━━━ Source text

Perfect Sound Forever

Peter Tosh:
the Wailers years


By Eric Doumerc
(December 2009)

Peter Tosh (Winston Hubert McIntosh) was born in 1944 in Jamaica in a rural area, and like so many of his countrymen, moved to the capital in search of better opportunities and a better life when he was in his late teens. By the early 1960's, Tosh was hanging out on street corners, playing songs on his guitar. He eventually met two other aspiring singers, Bob Marley and Neville Livingston (Bunny Wailer), and they began to write songs and to rehearse them, coming under the tutelage of Joe Higgs, who by then was already famous as a member of the former R'n'B and ska duo Higgs and Wilson. Higgs coached the young singers, teaching them how to sing in harmony and how to control their breath. In 1963, they were taken to Coxsone Dodd's Studio One for an audition by the Rastafarian elder Mortimer Planno, who had gained fame in Jamaica by greeting the Emperor of Ethiopia outside the plane on his first visit to Jamaica in 1966.

The three young men began a recording career under the name "The Wailers" or "the Wailing Wailers" and recorded many songs for Clement Dodd until a parting of the way finally came in 1966 over the group's Rastafarian beliefs and over the lack of remuneration under Dodd.

By the mid-1960s the Wailers were in limbo with Bob Marley in the USA working to raise some money to start a label and Peter Tosh and Bunny Wailer recorded several tunes without Bob Marley. On Bob's return, the group began working for the young producer Clancy Eccles, trying to get their label off the ground, recording an album for the producer Leslie Kong and finally joined hands with Lee Scratch Perry between 1969 and 1970, recording two albums for him.

━━━━━━
━━━ Data listing

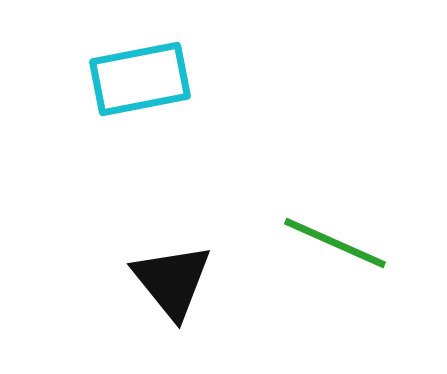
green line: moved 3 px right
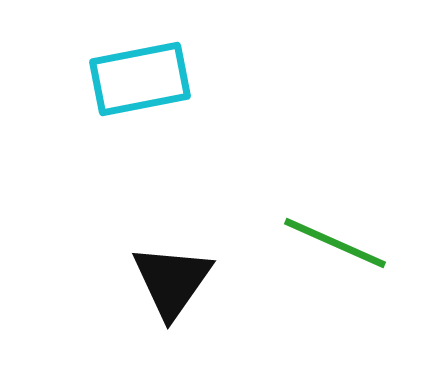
black triangle: rotated 14 degrees clockwise
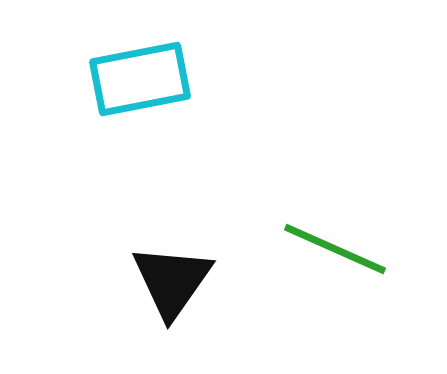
green line: moved 6 px down
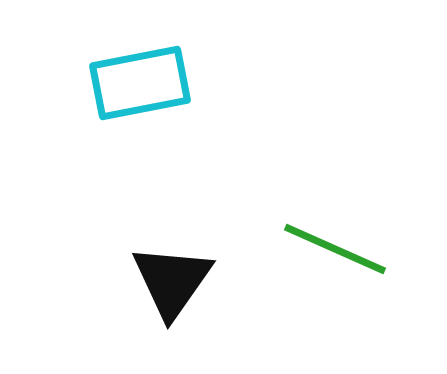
cyan rectangle: moved 4 px down
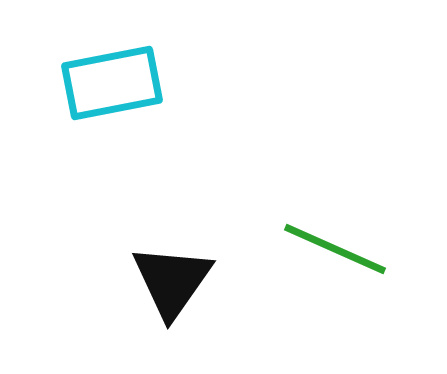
cyan rectangle: moved 28 px left
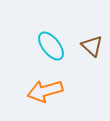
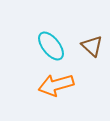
orange arrow: moved 11 px right, 6 px up
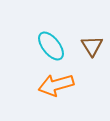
brown triangle: rotated 15 degrees clockwise
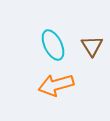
cyan ellipse: moved 2 px right, 1 px up; rotated 12 degrees clockwise
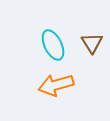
brown triangle: moved 3 px up
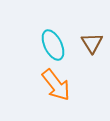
orange arrow: rotated 112 degrees counterclockwise
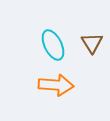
orange arrow: rotated 48 degrees counterclockwise
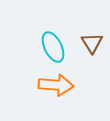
cyan ellipse: moved 2 px down
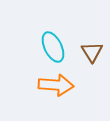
brown triangle: moved 9 px down
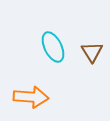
orange arrow: moved 25 px left, 12 px down
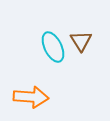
brown triangle: moved 11 px left, 11 px up
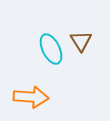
cyan ellipse: moved 2 px left, 2 px down
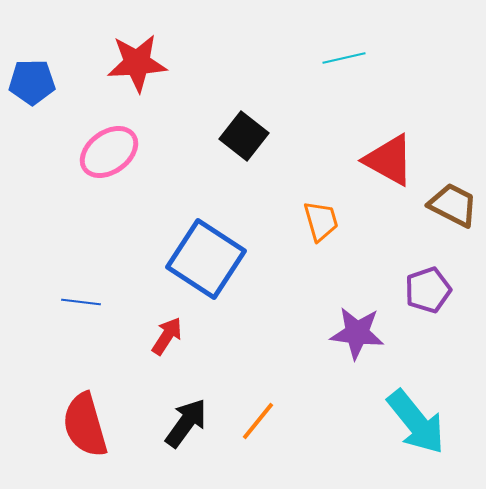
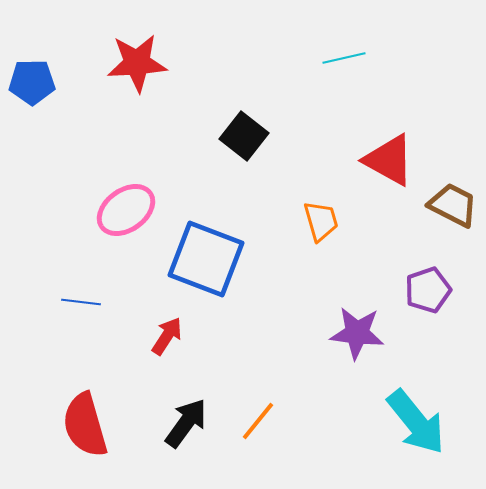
pink ellipse: moved 17 px right, 58 px down
blue square: rotated 12 degrees counterclockwise
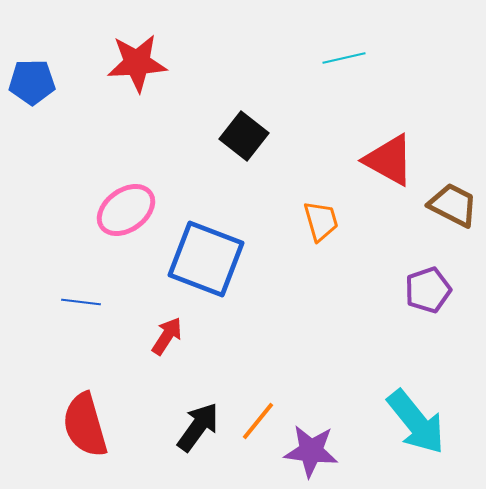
purple star: moved 46 px left, 118 px down
black arrow: moved 12 px right, 4 px down
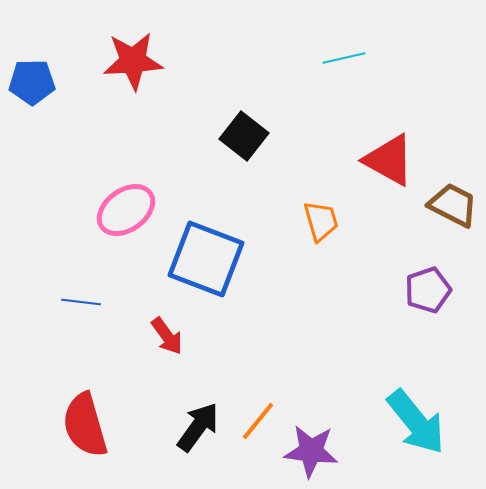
red star: moved 4 px left, 2 px up
red arrow: rotated 111 degrees clockwise
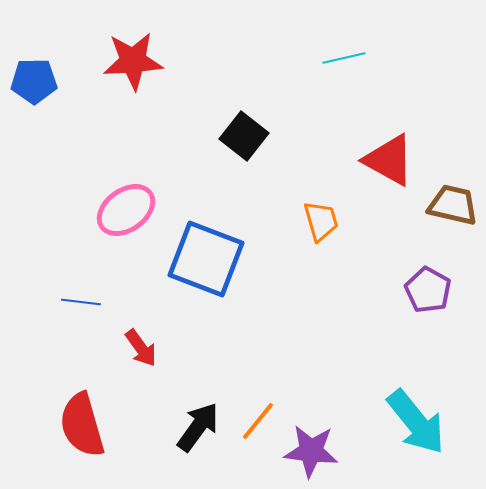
blue pentagon: moved 2 px right, 1 px up
brown trapezoid: rotated 14 degrees counterclockwise
purple pentagon: rotated 24 degrees counterclockwise
red arrow: moved 26 px left, 12 px down
red semicircle: moved 3 px left
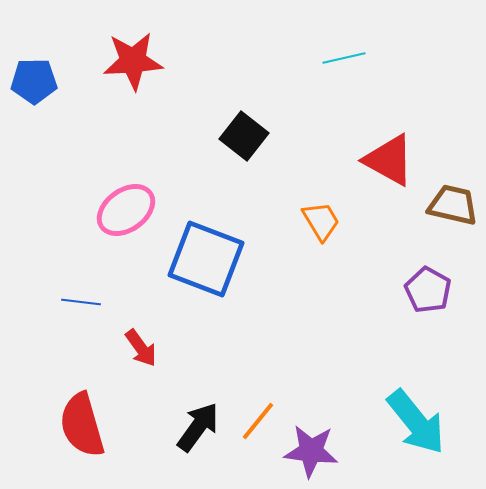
orange trapezoid: rotated 15 degrees counterclockwise
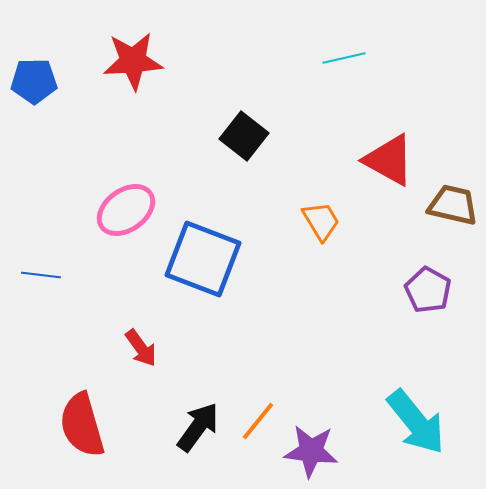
blue square: moved 3 px left
blue line: moved 40 px left, 27 px up
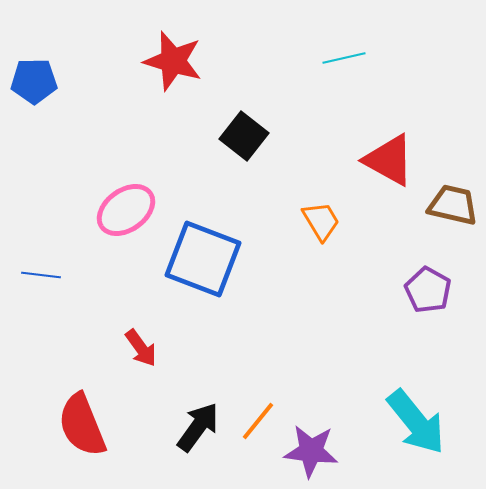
red star: moved 40 px right; rotated 20 degrees clockwise
red semicircle: rotated 6 degrees counterclockwise
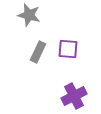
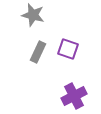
gray star: moved 4 px right
purple square: rotated 15 degrees clockwise
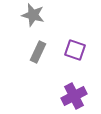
purple square: moved 7 px right, 1 px down
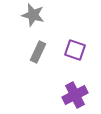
purple cross: moved 1 px right, 1 px up
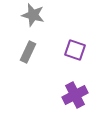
gray rectangle: moved 10 px left
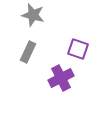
purple square: moved 3 px right, 1 px up
purple cross: moved 14 px left, 17 px up
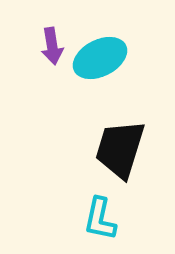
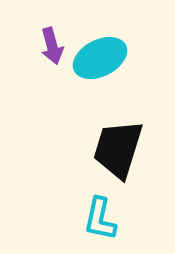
purple arrow: rotated 6 degrees counterclockwise
black trapezoid: moved 2 px left
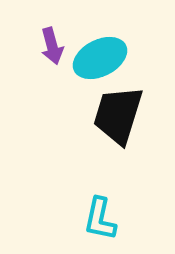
black trapezoid: moved 34 px up
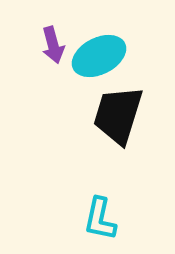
purple arrow: moved 1 px right, 1 px up
cyan ellipse: moved 1 px left, 2 px up
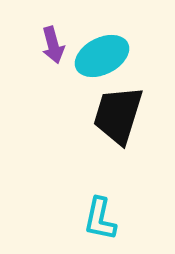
cyan ellipse: moved 3 px right
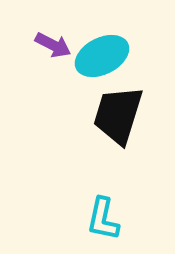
purple arrow: rotated 48 degrees counterclockwise
cyan L-shape: moved 3 px right
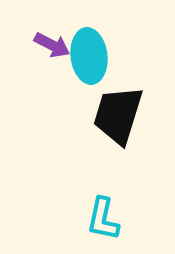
purple arrow: moved 1 px left
cyan ellipse: moved 13 px left; rotated 70 degrees counterclockwise
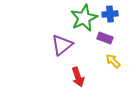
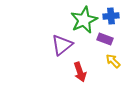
blue cross: moved 1 px right, 2 px down
green star: moved 2 px down
purple rectangle: moved 1 px down
red arrow: moved 2 px right, 5 px up
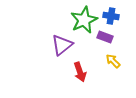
blue cross: rotated 14 degrees clockwise
purple rectangle: moved 2 px up
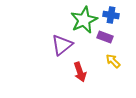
blue cross: moved 1 px up
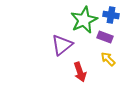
yellow arrow: moved 5 px left, 2 px up
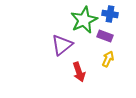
blue cross: moved 1 px left, 1 px up
purple rectangle: moved 1 px up
yellow arrow: rotated 70 degrees clockwise
red arrow: moved 1 px left
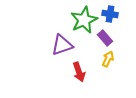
purple rectangle: moved 2 px down; rotated 28 degrees clockwise
purple triangle: rotated 20 degrees clockwise
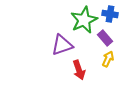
red arrow: moved 2 px up
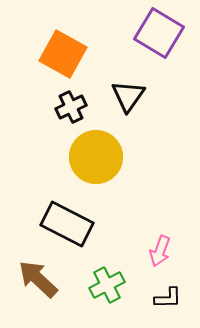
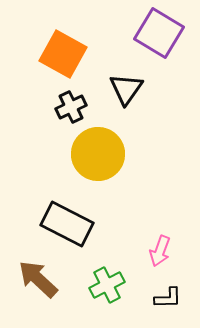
black triangle: moved 2 px left, 7 px up
yellow circle: moved 2 px right, 3 px up
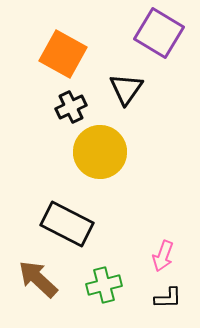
yellow circle: moved 2 px right, 2 px up
pink arrow: moved 3 px right, 5 px down
green cross: moved 3 px left; rotated 12 degrees clockwise
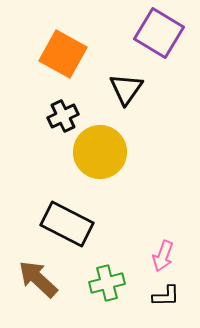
black cross: moved 8 px left, 9 px down
green cross: moved 3 px right, 2 px up
black L-shape: moved 2 px left, 2 px up
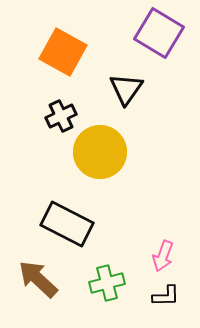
orange square: moved 2 px up
black cross: moved 2 px left
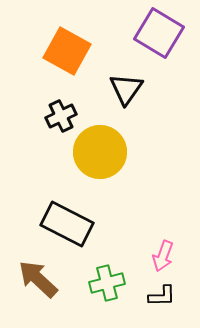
orange square: moved 4 px right, 1 px up
black L-shape: moved 4 px left
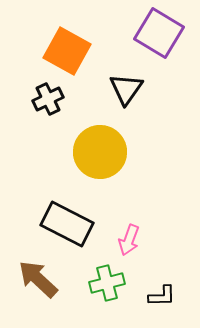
black cross: moved 13 px left, 17 px up
pink arrow: moved 34 px left, 16 px up
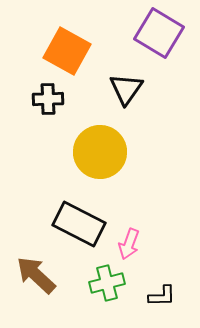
black cross: rotated 24 degrees clockwise
black rectangle: moved 12 px right
pink arrow: moved 4 px down
brown arrow: moved 2 px left, 4 px up
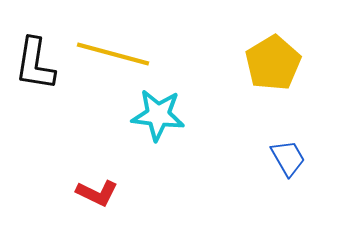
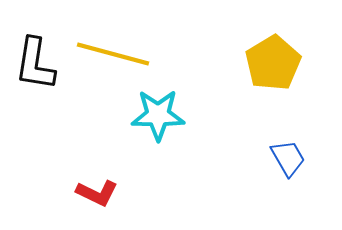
cyan star: rotated 6 degrees counterclockwise
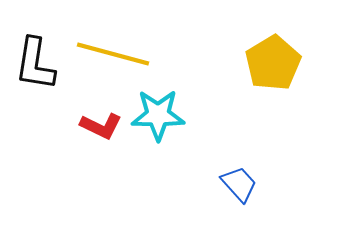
blue trapezoid: moved 49 px left, 26 px down; rotated 12 degrees counterclockwise
red L-shape: moved 4 px right, 67 px up
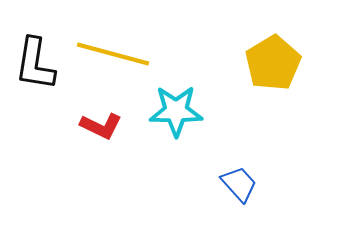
cyan star: moved 18 px right, 4 px up
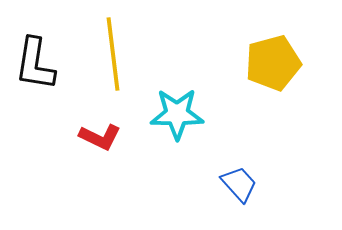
yellow line: rotated 68 degrees clockwise
yellow pentagon: rotated 16 degrees clockwise
cyan star: moved 1 px right, 3 px down
red L-shape: moved 1 px left, 11 px down
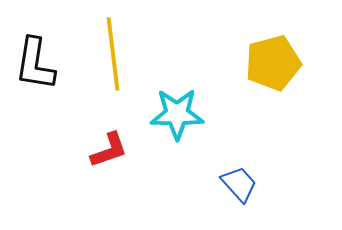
red L-shape: moved 9 px right, 13 px down; rotated 45 degrees counterclockwise
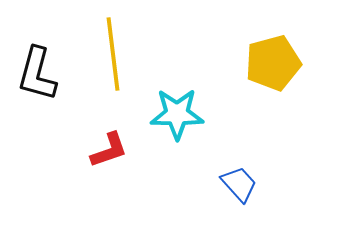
black L-shape: moved 2 px right, 10 px down; rotated 6 degrees clockwise
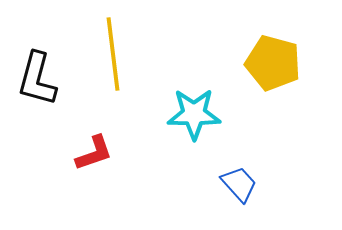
yellow pentagon: rotated 30 degrees clockwise
black L-shape: moved 5 px down
cyan star: moved 17 px right
red L-shape: moved 15 px left, 3 px down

━━━━━━

### Do this
In the Peter Tosh article, recast the paragraph beginning "By the mid-1960s the Wailers were in limbo" as a short bulleted list that keeps its main facts.

### Response to the exercise
- In the mid-1960s the Wailers were in limbo while Bob Marley was in the USA raising money to start a label.
- During that time, Peter Tosh and Bunny Wailer recorded several tunes without Marley.
- After Marley returned, the group worked for producer Clancy Eccles while trying to get their label going.
- They recorded an album for producer Leslie Kong.
- Between 1969 and 1970 they joined Lee Scratch Perry and recorded two albums for him.